Under the proposal by investment fund Mithras Capital, Microsoft would unload Yahoo's Asian assets and non-search businesses, extract $3 billion worth of cost savings and receive $2.8 billion of tax benefits, meaning the software giant would pay $10.3 billion for Yahoo's search business.
Mithras Capital, which owns more than 1.9 million shares, or 0.14 percent, of Yahoo, said in a press release that the proposal allows Microsoft to buy Yahoo's search business for $2 billion less than it offered in July.
Microsoft and Yahoo declined to comment.
Mark Nelson, partner of Mithras Capital, said he plans to send a letter proposing the deal to Microsoft and Yahoo Thursday night.
Microsoft executives have said the chances of it buying Yahoo are "negligible," but that was before a decline in the price of Yahoo shares, which has fallen on concerns that the financial crisis and slumping economy could hurt its business.
Yahoo shares are down 36 percent since the start of August, falling to new five-year lows on Thursday. The stock decline has investors looking to revive talks with Microsoft, which is looking to close the gap on search leader Google (NASDAQ: GOOG).
"As Yahoo shares decline and Microsoft struggles in its online services business, it is increasingly likely Microsoft will make a new offer," American Technology Research analyst Rob Sanderson wrote in a note to clients on Wednesday. He has a buy rating on Yahoo with a $22 target price.

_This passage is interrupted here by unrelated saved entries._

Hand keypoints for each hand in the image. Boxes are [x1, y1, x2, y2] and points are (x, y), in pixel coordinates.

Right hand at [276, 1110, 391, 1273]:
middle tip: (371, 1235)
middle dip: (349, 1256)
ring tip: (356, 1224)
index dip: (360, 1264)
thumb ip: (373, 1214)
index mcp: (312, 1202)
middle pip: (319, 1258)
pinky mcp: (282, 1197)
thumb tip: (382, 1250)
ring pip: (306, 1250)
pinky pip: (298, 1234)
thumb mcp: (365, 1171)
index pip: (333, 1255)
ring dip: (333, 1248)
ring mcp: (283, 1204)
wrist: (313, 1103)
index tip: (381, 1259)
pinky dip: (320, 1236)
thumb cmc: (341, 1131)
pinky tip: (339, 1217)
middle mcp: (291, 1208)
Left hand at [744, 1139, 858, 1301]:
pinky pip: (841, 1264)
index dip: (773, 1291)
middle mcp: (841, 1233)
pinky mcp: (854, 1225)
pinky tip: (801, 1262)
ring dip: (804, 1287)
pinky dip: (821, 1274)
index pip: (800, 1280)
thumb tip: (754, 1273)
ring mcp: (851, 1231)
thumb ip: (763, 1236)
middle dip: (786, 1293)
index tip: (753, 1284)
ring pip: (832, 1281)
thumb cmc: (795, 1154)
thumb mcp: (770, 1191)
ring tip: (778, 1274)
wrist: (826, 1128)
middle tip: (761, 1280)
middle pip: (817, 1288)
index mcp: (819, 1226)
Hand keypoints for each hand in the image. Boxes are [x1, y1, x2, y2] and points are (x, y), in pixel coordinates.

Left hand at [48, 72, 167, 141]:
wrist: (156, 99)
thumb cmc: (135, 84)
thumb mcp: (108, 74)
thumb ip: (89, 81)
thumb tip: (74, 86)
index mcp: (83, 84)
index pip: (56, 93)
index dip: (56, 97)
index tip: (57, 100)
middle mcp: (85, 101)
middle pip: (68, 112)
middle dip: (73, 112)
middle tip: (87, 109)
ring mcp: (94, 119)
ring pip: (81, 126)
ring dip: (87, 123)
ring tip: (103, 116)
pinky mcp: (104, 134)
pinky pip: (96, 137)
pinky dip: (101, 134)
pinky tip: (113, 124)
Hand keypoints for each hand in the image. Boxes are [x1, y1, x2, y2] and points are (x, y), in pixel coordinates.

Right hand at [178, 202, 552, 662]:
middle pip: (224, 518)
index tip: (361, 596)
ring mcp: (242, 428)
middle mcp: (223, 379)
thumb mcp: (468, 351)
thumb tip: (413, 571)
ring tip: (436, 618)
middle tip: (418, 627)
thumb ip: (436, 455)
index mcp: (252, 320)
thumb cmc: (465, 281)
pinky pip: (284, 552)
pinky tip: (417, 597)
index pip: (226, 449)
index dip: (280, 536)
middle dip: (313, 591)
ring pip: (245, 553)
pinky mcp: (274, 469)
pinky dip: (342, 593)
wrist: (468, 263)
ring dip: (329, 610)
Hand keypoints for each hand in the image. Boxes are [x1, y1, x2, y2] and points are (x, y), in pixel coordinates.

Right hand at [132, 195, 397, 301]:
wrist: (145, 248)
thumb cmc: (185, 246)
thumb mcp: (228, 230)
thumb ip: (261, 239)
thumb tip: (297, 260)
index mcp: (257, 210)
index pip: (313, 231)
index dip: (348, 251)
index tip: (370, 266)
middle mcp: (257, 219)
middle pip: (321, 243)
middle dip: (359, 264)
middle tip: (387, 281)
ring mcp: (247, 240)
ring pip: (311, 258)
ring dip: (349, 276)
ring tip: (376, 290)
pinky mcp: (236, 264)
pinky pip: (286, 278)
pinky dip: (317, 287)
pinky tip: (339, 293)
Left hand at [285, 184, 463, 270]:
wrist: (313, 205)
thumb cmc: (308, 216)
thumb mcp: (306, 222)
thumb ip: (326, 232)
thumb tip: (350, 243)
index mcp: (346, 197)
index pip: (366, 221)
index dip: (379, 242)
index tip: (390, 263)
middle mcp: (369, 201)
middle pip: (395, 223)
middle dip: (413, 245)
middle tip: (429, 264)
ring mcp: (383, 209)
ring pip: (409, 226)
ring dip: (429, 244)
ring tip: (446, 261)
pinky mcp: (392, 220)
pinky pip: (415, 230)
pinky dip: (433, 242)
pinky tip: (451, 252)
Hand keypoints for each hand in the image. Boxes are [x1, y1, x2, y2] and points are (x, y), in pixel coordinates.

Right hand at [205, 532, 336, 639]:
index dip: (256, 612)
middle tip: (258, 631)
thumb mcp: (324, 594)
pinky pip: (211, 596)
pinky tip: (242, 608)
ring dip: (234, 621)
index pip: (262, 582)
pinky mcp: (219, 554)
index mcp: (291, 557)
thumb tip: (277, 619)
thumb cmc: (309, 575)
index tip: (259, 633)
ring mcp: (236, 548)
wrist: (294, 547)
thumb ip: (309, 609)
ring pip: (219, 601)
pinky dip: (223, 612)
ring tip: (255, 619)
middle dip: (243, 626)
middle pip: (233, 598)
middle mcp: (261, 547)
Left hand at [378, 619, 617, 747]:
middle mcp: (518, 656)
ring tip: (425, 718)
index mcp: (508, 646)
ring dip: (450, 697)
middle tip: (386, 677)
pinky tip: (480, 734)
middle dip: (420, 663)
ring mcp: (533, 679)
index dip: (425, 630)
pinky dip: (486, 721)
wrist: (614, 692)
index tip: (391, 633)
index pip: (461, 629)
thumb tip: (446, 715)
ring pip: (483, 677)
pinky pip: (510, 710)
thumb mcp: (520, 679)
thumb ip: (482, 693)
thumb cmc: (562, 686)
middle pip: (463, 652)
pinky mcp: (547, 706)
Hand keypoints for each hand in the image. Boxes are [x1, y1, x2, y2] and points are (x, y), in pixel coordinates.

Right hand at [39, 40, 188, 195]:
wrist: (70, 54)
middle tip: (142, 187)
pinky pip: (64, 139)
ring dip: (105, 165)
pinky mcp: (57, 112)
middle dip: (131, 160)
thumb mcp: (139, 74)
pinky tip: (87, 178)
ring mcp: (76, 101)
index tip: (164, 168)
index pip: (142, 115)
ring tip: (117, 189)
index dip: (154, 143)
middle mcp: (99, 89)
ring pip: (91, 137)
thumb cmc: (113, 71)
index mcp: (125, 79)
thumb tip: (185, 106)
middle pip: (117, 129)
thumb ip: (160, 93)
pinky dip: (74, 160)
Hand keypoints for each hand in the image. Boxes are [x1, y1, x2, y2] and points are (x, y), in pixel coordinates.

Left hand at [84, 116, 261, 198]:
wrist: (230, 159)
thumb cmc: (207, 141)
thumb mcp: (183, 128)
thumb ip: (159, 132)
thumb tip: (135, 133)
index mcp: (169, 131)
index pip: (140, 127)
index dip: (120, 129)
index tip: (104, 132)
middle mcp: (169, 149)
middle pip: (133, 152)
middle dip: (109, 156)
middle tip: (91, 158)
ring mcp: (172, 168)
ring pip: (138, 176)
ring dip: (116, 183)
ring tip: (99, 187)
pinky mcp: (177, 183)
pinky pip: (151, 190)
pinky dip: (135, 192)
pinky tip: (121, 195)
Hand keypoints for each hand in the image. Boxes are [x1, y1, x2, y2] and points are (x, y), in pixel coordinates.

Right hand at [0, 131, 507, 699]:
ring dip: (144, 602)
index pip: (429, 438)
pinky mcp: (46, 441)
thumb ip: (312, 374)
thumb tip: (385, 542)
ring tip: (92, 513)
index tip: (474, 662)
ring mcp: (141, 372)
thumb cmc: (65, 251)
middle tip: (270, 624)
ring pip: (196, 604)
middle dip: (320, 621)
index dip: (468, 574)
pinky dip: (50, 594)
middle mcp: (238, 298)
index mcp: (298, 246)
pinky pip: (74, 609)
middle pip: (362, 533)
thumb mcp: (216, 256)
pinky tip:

The proposal also calls for Yahoo's board to drop its poison pill preventing such a tender offer, while valuing Yahoo's Asian assets at $7.2 billion and its non-search business at $4.5 billion.
Yahoo, which ceded three board seats to activist investor Carl Icahn in August, has been involved in ongoing talks with Time Warner (NYSE: TWX) about buying its AOL unit, according to a source briefed on the situation.
Yahoo also has delayed the start of a search advertising partnership with Google while it sorts out regulatory concerns about the deal.
"It is imperative for Microsoft to act now, while the Yahoo-Google deal is mired in regulatory concerns, and before Yahoo strikes a deal with AOL," said Mark Nelson, a partner at Mithras.
"It is imperative for the Yahoo board to embrace this proposal as the best outcome for long-suffering Yahoo shareholders," Nelson said in a news release.
Shares of Microsoft closed down 3.09 percent to $22.30 on the Nasdaq while Yahoo stock fell 8.07 percent to $12.65 in Thursday trade.